YOUR GOAL: Search the entries for the word "computers" and return every line where it is found.

Recorded data:

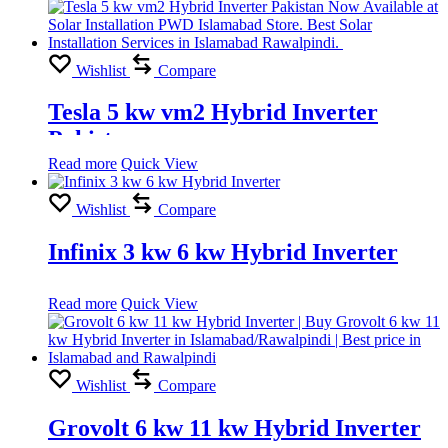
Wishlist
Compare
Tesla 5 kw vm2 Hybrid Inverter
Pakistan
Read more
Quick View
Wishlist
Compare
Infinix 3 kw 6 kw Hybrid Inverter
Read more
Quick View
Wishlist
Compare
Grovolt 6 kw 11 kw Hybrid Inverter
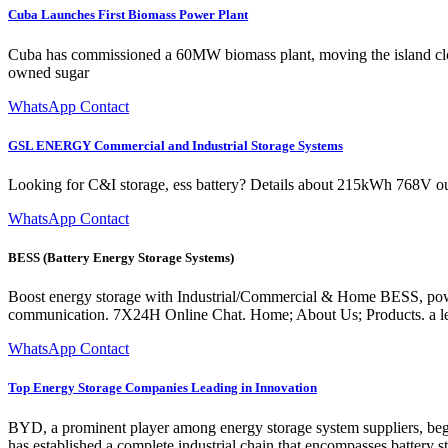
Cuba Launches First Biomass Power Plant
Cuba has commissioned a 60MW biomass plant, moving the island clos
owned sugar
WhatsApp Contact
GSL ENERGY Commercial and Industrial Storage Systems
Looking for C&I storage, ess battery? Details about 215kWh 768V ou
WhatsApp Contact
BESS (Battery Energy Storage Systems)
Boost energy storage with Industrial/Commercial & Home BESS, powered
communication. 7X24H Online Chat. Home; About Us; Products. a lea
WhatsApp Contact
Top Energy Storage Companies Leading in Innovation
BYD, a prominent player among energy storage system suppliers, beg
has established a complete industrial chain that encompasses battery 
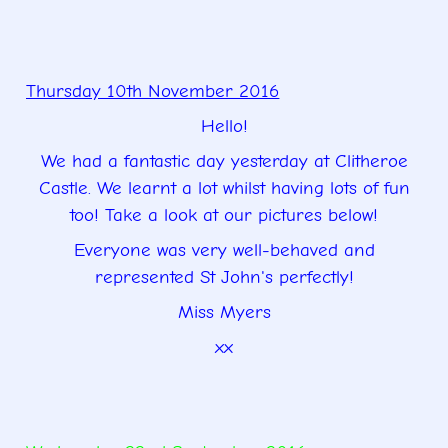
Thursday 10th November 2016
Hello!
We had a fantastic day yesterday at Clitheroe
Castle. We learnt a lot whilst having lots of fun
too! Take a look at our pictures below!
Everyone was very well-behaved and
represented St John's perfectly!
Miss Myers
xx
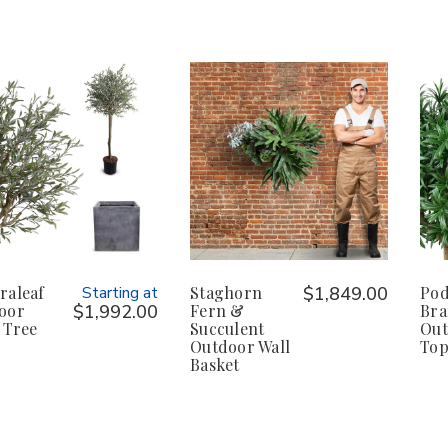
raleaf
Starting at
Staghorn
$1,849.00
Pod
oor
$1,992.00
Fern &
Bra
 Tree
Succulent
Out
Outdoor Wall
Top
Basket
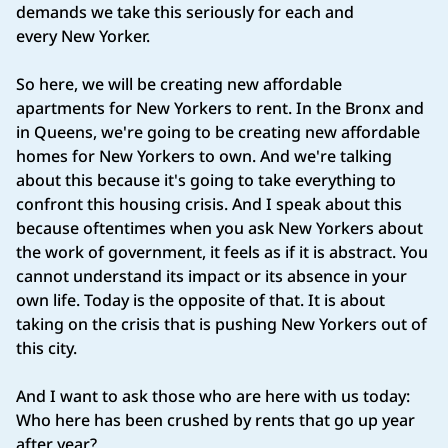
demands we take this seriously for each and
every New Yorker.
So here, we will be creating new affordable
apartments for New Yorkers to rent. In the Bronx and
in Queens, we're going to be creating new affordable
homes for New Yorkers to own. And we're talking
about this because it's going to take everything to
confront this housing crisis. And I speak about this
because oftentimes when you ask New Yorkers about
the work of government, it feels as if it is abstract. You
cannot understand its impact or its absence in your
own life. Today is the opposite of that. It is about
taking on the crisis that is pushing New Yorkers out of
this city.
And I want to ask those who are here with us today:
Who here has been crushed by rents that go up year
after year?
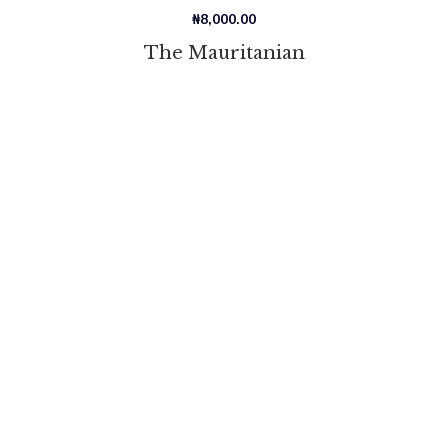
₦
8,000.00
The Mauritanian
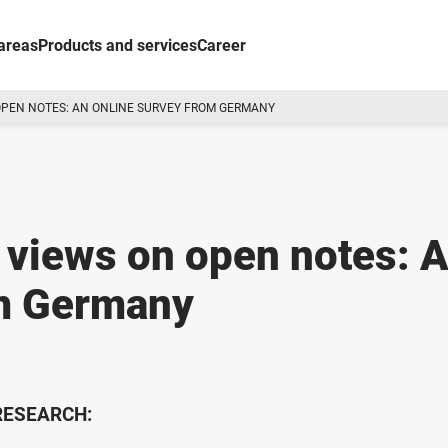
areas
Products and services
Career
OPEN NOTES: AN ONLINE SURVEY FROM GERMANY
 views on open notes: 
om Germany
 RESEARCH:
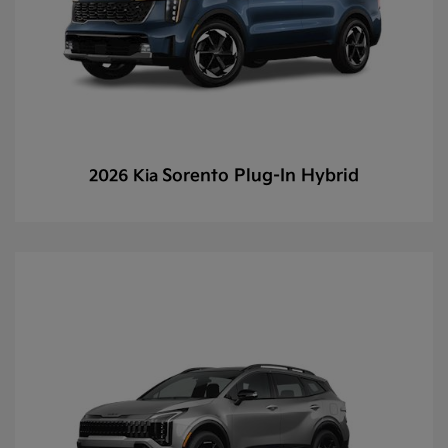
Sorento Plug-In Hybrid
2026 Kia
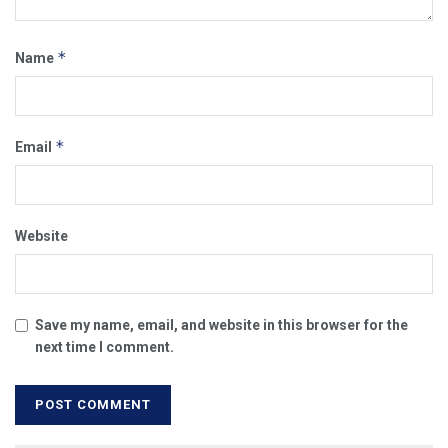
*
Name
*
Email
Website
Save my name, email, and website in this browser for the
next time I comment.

--

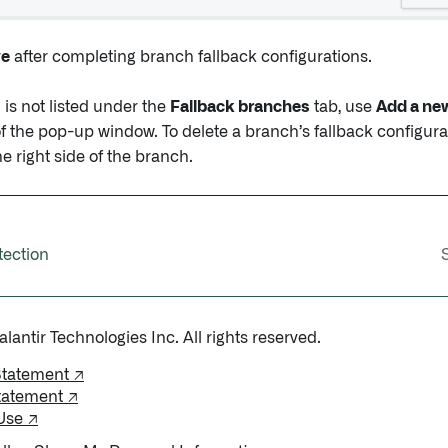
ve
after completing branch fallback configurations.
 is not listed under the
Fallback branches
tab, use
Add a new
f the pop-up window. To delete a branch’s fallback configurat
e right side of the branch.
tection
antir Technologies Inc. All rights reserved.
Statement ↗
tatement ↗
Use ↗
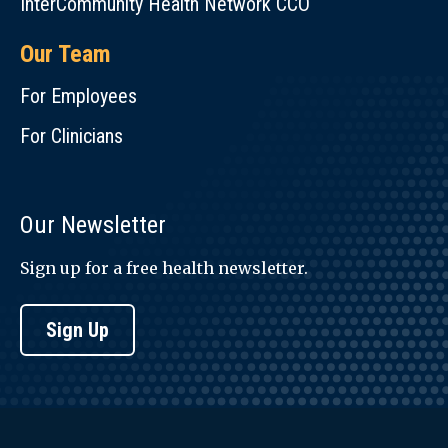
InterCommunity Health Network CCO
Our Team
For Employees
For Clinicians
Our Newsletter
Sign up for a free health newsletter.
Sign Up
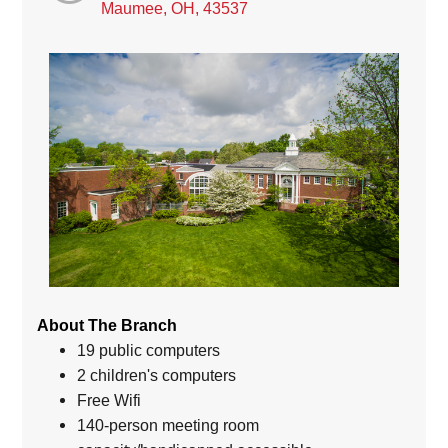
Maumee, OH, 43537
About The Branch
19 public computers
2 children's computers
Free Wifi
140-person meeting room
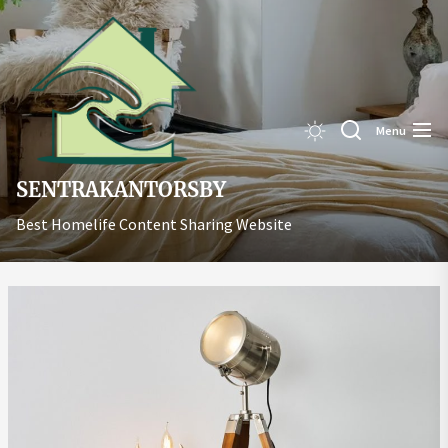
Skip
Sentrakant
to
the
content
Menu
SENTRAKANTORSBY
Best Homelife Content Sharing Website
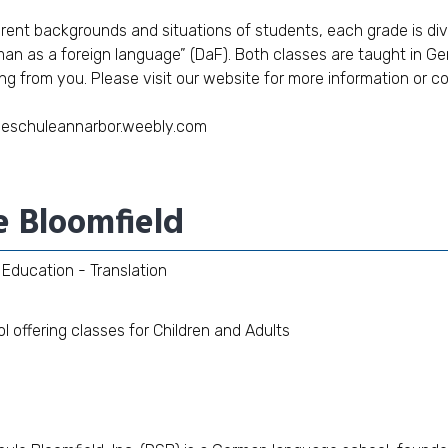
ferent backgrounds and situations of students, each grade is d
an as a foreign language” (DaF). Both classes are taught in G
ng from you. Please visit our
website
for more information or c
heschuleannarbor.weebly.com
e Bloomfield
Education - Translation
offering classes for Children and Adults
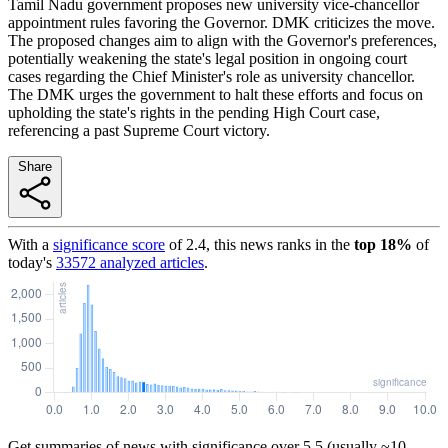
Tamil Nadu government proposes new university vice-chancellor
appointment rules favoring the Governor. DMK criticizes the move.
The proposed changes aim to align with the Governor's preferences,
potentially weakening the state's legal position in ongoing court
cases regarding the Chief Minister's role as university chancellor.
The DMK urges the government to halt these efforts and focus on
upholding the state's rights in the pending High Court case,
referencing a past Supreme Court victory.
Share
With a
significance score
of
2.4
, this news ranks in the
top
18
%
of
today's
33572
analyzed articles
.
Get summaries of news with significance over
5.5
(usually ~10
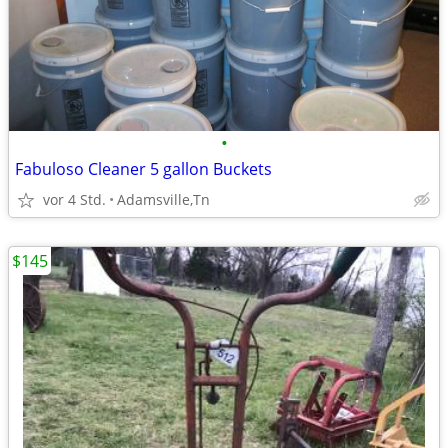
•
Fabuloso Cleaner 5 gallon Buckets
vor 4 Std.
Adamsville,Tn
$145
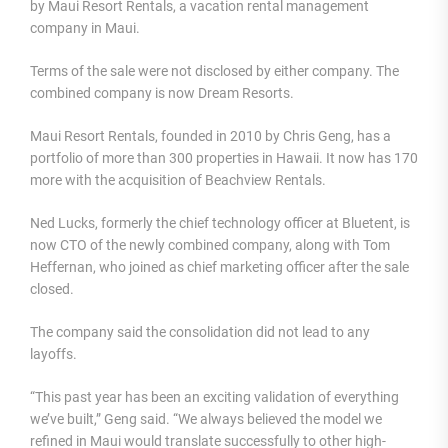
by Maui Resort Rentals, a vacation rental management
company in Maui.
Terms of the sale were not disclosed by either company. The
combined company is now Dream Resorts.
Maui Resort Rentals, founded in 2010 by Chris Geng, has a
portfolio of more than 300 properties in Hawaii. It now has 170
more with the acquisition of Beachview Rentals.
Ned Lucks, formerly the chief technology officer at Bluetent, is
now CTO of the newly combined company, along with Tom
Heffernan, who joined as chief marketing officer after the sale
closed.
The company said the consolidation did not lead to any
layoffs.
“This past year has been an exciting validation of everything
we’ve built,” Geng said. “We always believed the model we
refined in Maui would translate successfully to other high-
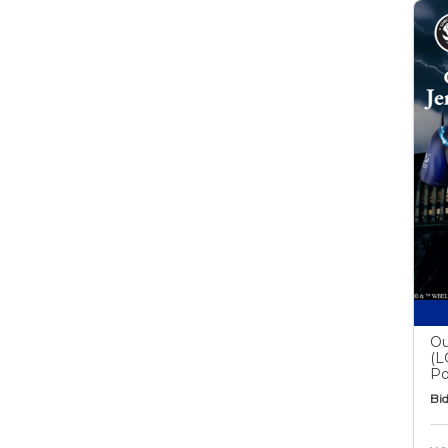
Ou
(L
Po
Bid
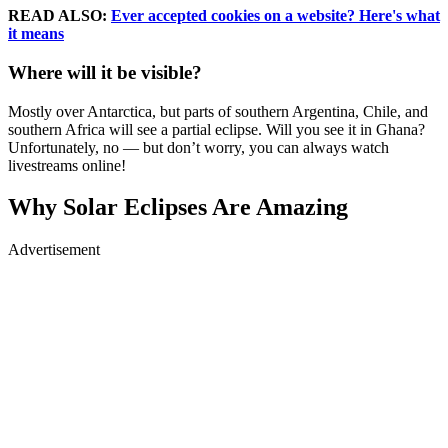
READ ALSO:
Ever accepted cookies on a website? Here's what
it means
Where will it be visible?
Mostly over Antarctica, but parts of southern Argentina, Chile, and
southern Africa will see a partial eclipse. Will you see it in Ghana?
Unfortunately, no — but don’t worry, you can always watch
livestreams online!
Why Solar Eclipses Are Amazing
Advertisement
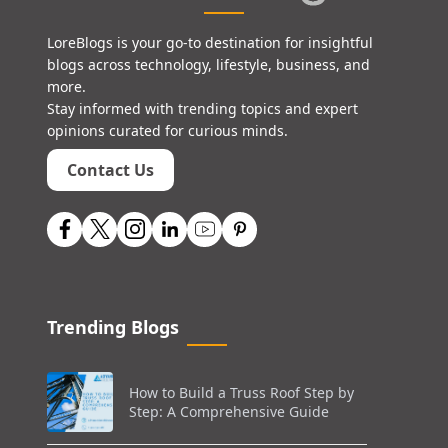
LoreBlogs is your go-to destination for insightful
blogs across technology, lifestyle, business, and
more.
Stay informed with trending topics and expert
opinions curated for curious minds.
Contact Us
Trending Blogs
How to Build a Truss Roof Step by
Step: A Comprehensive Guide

FINISHED EXERCISE:
19 public computers
2 children's computers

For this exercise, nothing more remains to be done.